WHAT IS NEEDED
Decide whether each statement below agrees with the passage on Six Days in August and Slavery in Zion. Answer yes or no for each and quote the words of the passage that decide it.
1. Six Days in August will keep showing in two theaters over at least the coming weekend.
2. The exact number of enslaved people in Utah's early history has been established.
3. Slavery in Zion was published by the University of Utah Press.
QUOTED PASSAGE Start Marker
By the way, Six Days in August is still playing in four or five theaters through this Thursday, and will survive in two more — in Pocatello and, I believe, in Kaysville — over at least this coming weekend. We’re also arranging some private showings. (My wife and I will be involved with one of those on Sunday next.) Final approval for DVDs and Blu-ray should come today, and we’re moving forward with plans for streaming the film.
A few months ago, I read Amy Tanner Thiriot, Slavery in Zion: A Documentary and Genealogical History of Black Lives and Black Servitude in Utah Territory, 1847-1862 (Salt Lake City: University of Utah Press, 2023):
Slavery in Zion combines genealogical and historical research to bring to light events and relationships unknown or misunderstood for well over a century. The total number of enslaved people in Utah’s early history has remained an open question for many years, due in part to the nature of nineteenth-century records, and an exact number is undetermined. But while writing this book Thiriot documented around one hundred enslaved or indentured Black men, women, and children in Utah Territory.
QUOTED PASSAGE End Marker
SUPPLIED INFORMATION Start Marker
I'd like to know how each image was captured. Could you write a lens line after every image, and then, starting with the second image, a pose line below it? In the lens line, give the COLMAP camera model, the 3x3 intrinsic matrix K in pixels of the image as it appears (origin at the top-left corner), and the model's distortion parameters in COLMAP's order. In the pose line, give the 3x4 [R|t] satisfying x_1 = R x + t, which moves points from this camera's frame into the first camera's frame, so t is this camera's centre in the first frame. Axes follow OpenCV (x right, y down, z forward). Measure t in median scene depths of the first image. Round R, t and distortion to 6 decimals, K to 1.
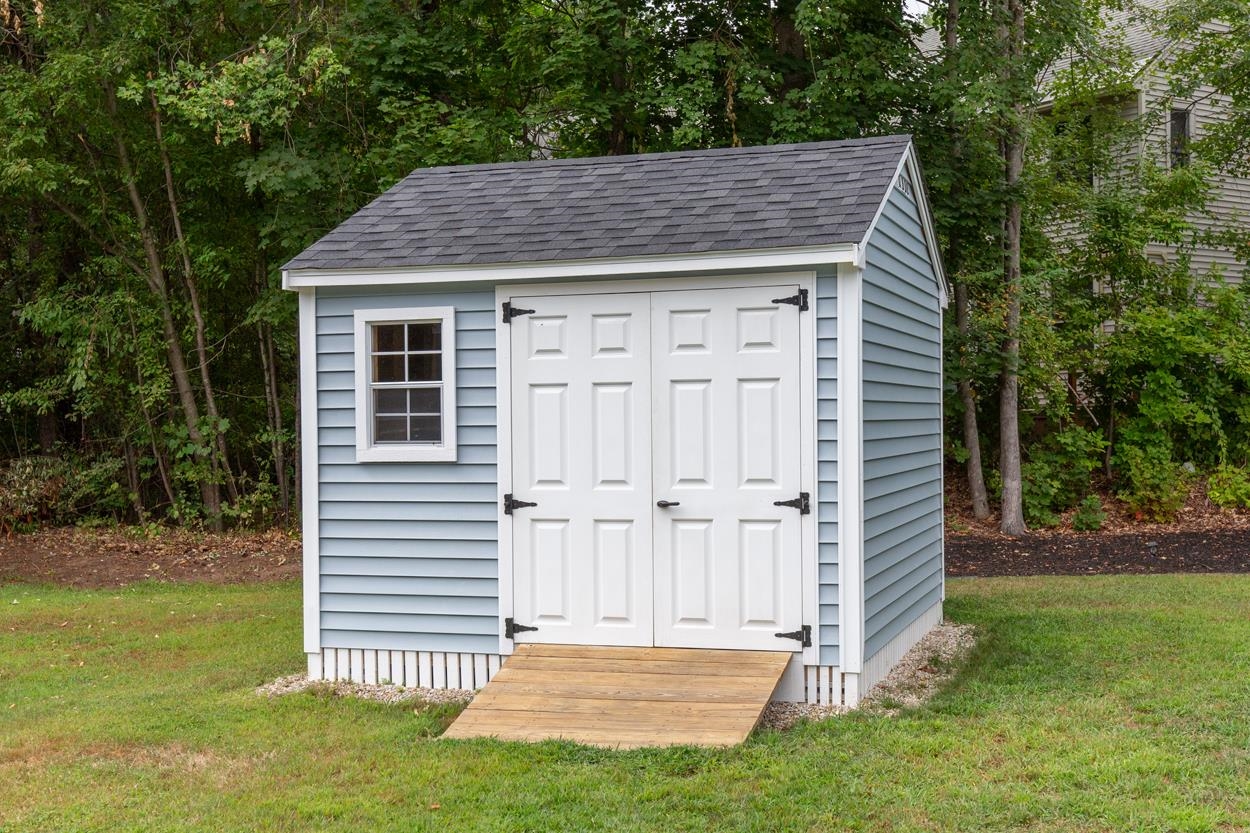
lens RADIAL K [[1503.2, 0, 628.8], [0, 1503.2, 419.6], [0, 0, 1]] dist [0.005511, 0.000000]
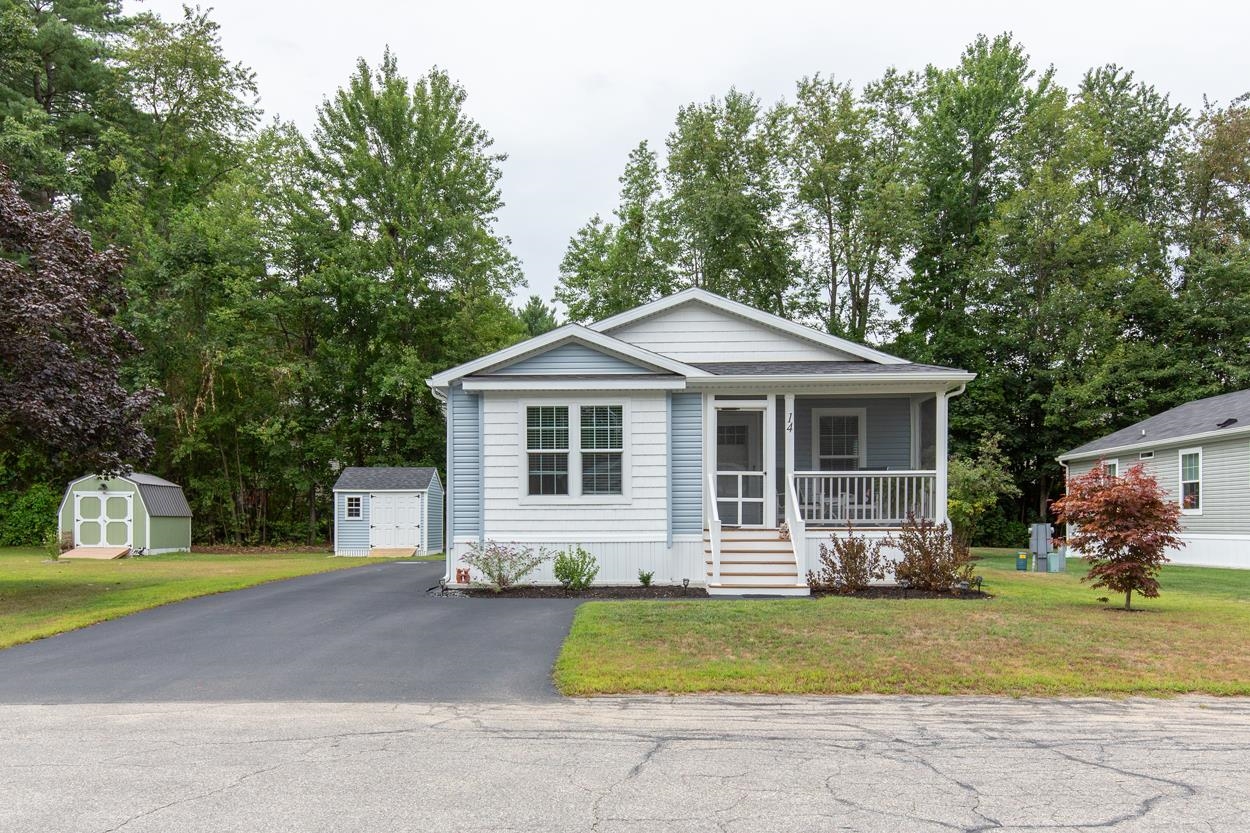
lens RADIAL K [[1093.6, 0, 625.3], [0, 1093.6, 513.1], [0, 0, 1]] dist [-0.003658, -0.003813]
pose [[0.945857, 0.016512, 0.324164, -0.529380], [-0.011778, 0.999794, -0.016558, 0.058760], [-0.324370, 0.011843, 0.945856, -3.493331]]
SUPPLIED INFORMATION End Marker
TASK OUTPUT
1. Yes: "will survive in two more — in Pocatello and, I believe, in Kaysville — over at least this coming weekend"
2. No: "an exact number is undetermined"
3. Yes: "Salt Lake City: University of Utah Press, 2023"